From Hebrew meaning compassion or she who has received mercy. Biblical name from the book of Hosea.
Ruhama flows from the ancient Hebrew root רָחַם (racham), meaning compassion, tender mercy, or the deep love a mother holds for a child — a word so visceral it echoes the physical word for womb. The name appears in the Hebrew Bible as the positive counterpart to Lo-Ruhamah ("not pitied"), the symbolic daughter of the prophet Hosea whose name expressed divine estrangement. Ruhama, by contrast, is the name of restoration — the declaration that mercy has been shown and relationship renewed.
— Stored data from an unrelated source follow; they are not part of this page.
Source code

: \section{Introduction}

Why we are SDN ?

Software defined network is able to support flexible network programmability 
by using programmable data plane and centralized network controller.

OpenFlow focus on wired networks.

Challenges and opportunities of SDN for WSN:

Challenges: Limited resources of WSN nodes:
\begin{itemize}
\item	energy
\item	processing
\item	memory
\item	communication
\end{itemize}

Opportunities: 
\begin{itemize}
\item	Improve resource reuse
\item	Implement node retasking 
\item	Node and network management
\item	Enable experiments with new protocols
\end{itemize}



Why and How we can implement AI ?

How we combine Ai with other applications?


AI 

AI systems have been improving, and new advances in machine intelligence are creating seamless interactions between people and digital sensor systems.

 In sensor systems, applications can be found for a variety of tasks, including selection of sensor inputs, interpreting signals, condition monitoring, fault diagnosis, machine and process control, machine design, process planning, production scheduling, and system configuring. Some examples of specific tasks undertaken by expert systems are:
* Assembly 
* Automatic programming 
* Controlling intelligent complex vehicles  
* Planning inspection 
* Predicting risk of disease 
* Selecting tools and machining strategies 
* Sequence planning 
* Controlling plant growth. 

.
It carries the theological weight of a covenant kept. The name has deep roots in Ethiopian Jewish and Christian communities, where its biblical resonance made it a beloved choice across centuries. It remains common in Ethiopia and Eritrea, particularly among Orthodox Christian families who draw naming traditions directly from the Old Testament.
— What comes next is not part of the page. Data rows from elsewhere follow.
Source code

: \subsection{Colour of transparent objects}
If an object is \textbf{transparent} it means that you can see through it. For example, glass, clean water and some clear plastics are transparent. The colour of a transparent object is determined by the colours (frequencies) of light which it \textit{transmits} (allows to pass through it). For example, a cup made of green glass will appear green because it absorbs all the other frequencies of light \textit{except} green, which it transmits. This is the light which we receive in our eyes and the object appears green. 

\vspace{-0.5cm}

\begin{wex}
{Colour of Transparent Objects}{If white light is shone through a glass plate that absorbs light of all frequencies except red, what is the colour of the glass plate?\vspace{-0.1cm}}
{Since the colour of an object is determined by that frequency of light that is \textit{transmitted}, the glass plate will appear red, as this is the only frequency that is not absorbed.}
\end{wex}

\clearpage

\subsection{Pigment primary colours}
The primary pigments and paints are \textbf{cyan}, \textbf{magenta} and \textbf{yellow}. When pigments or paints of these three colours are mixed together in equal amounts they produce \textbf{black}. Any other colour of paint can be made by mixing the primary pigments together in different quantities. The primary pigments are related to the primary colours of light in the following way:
Diaspora communities in Israel, Europe, and North America have carried Ruhama outward, and it appears occasionally in Sephardic Jewish families as well. In modern usage, Ruhama occupies an unusual space: it is simultaneously ancient and unfamiliar to Western ears, exotic in sound yet grounded in a tradition that millions claim. Its three-syllable rhythm — roo-HAH-mah — has a melodic warmth that has attracted parents seeking a name that is both spiritually meaningful and genuinely uncommon. In an era of invented names, Ruhama offers something rarer: a word with millennia of meaning behind it.